Recipe: Dataset drift detection
Monitor feature and label distributions in production to catch silent model degradation before it impacts users.
Overview
Dataset drift occurs when the statistical properties of incoming data diverge from the training distribution. Meridian compares live inference payloads against a stored baseline using the two-sample Kolmogorov-Smirnov test and Jensen-Shannon divergence, surfacing per-feature drift scores in real time.
Prerequisites
- Meridian SDK v2.1+ instrumented in your inference pipeline
- A baseline dataset exported from your training or validation split
- At least 200 inference requests logged to establish a comparison window
Steps
- Upload baseline
Navigate to Datasets → Baselines and upload a CSV or Parquet file containing the features and labels your model expects.
- Enable drift monitoring
Toggle drift detection on the model's configuration page.
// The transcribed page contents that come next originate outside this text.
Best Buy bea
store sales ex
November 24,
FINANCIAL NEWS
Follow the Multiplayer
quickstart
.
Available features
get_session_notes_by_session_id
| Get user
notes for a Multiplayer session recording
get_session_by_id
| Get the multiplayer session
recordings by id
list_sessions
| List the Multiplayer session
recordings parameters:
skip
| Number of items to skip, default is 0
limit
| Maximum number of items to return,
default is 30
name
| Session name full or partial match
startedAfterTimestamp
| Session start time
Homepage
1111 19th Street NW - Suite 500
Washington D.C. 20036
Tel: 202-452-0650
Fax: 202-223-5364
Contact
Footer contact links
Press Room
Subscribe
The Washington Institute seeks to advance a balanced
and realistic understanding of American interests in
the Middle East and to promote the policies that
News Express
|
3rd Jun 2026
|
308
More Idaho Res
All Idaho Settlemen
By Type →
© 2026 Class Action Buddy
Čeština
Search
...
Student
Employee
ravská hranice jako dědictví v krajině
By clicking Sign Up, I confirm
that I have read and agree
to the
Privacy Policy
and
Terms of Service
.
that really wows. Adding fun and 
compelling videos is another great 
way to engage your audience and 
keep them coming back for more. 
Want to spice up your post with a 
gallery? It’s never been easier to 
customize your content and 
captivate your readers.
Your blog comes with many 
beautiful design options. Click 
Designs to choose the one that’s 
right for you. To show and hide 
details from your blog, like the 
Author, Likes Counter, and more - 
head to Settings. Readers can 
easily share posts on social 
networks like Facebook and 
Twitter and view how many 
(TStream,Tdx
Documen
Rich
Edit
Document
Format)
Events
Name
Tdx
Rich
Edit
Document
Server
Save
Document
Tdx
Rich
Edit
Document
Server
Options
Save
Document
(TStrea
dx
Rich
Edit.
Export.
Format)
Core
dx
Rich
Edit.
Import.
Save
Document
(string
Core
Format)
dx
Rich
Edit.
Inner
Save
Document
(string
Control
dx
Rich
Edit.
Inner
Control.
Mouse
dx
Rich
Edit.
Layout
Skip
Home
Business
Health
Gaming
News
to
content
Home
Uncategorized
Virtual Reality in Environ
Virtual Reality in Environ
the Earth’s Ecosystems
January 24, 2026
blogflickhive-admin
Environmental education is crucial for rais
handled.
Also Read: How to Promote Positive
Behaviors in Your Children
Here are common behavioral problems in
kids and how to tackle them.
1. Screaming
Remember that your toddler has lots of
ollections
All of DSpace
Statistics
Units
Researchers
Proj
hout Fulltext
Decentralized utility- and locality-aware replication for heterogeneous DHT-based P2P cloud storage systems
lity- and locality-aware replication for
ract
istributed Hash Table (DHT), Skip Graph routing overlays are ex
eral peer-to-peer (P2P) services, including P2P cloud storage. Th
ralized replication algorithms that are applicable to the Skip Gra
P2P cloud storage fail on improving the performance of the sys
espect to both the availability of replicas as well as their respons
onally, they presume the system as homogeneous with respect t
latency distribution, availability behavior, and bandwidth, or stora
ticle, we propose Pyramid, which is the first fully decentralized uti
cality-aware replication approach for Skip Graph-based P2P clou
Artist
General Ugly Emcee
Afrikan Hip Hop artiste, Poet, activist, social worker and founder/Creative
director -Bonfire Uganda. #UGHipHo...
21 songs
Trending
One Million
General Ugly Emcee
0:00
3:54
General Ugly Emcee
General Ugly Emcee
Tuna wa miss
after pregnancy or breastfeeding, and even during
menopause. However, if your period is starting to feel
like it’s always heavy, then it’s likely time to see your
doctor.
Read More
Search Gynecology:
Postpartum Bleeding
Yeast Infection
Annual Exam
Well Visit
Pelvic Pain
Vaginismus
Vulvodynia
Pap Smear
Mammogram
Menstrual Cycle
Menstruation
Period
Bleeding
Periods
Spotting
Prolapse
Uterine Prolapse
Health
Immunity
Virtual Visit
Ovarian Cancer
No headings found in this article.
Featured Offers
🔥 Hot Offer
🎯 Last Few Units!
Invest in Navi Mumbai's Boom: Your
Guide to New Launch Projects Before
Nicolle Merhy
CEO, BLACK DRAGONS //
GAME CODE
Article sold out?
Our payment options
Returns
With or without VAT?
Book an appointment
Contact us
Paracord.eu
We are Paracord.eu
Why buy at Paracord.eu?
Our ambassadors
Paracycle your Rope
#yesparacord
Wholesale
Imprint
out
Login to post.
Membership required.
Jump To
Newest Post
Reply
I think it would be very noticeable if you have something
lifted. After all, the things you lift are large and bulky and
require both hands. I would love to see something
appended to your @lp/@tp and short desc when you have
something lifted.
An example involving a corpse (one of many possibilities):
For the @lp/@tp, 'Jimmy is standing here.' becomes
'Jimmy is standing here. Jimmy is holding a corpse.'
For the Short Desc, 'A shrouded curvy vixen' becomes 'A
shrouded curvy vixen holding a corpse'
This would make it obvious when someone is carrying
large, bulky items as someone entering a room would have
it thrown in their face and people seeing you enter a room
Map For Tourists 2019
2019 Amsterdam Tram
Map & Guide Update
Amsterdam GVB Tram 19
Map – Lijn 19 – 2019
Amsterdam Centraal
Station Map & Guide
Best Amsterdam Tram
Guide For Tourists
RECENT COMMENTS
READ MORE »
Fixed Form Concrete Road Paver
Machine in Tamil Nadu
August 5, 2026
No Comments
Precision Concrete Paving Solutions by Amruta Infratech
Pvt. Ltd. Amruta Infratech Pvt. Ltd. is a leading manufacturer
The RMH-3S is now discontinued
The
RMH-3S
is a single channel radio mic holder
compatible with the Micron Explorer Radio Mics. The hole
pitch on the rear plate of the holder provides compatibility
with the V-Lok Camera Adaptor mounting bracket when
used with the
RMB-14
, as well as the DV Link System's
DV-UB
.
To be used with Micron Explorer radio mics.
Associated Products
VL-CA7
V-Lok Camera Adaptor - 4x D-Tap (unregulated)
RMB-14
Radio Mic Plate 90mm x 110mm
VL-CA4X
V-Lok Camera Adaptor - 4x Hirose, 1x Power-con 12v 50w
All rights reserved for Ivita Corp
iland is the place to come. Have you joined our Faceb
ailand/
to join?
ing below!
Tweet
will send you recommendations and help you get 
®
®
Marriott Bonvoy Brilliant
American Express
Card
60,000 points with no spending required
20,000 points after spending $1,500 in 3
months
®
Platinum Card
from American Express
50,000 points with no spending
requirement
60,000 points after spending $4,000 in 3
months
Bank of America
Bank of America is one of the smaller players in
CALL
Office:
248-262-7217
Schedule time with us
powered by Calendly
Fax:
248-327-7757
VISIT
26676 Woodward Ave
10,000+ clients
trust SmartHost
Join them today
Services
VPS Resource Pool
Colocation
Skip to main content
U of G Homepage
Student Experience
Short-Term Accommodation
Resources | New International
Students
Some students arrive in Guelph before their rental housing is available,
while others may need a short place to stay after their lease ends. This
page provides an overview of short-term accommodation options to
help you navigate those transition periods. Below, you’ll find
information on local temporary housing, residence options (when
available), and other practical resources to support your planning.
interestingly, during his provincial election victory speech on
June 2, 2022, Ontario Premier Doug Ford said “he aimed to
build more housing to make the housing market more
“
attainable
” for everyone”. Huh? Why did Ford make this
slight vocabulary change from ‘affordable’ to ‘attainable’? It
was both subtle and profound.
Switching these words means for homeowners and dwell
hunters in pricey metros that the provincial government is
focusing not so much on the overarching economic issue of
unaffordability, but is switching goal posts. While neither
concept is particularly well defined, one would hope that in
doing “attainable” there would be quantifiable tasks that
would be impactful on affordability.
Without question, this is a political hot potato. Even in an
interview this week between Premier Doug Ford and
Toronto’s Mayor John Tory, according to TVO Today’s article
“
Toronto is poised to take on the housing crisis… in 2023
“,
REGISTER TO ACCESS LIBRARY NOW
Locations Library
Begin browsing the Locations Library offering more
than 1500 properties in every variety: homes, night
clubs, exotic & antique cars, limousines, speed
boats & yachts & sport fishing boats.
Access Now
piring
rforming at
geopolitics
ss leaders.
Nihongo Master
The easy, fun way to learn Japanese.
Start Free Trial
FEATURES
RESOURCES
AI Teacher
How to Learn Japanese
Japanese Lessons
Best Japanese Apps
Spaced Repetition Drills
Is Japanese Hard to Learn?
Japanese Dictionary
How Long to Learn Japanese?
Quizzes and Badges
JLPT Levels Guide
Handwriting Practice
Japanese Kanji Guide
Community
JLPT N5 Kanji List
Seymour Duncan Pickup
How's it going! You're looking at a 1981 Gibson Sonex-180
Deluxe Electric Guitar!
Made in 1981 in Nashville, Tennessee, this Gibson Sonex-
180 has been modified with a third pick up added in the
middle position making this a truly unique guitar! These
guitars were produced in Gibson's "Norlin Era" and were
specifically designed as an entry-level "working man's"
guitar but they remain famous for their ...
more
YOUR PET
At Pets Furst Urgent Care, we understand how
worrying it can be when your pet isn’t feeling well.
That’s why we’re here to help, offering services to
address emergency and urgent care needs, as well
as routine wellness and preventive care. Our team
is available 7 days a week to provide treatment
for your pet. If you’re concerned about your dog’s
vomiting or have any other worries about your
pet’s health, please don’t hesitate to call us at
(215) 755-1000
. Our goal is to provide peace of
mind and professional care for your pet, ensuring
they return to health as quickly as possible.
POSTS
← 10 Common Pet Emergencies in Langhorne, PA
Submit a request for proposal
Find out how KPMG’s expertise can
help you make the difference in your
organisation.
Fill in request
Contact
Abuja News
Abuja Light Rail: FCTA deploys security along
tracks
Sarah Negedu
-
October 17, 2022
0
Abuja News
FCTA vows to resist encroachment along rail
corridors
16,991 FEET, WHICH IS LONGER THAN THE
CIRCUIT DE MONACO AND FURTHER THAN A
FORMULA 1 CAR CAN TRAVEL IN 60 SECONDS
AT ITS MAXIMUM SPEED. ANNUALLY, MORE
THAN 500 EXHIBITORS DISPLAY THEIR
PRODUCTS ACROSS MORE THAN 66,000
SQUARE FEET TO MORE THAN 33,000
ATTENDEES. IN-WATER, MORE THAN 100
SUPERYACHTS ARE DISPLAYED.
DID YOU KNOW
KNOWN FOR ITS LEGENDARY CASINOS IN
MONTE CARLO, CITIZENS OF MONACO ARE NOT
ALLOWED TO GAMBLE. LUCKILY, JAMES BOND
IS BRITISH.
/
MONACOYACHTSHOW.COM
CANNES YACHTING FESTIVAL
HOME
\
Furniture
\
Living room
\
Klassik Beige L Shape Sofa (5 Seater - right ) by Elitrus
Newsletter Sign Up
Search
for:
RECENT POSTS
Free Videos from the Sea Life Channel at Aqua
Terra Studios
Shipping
Select the baseline and set a drift threshold (default: 0.15 JS distance).
- Inspect drift reports
Open Monitoring → Drift to view per-feature scores, historical trends, and automated alerts when thresholds are breached.
Interpreting results
A JS divergence above 0.15 indicates meaningful distribution shift. Pair this with prediction accuracy metrics to distinguish benign drift (seasonal patterns) from harmful drift (data pipeline bugs, upstream schema changes).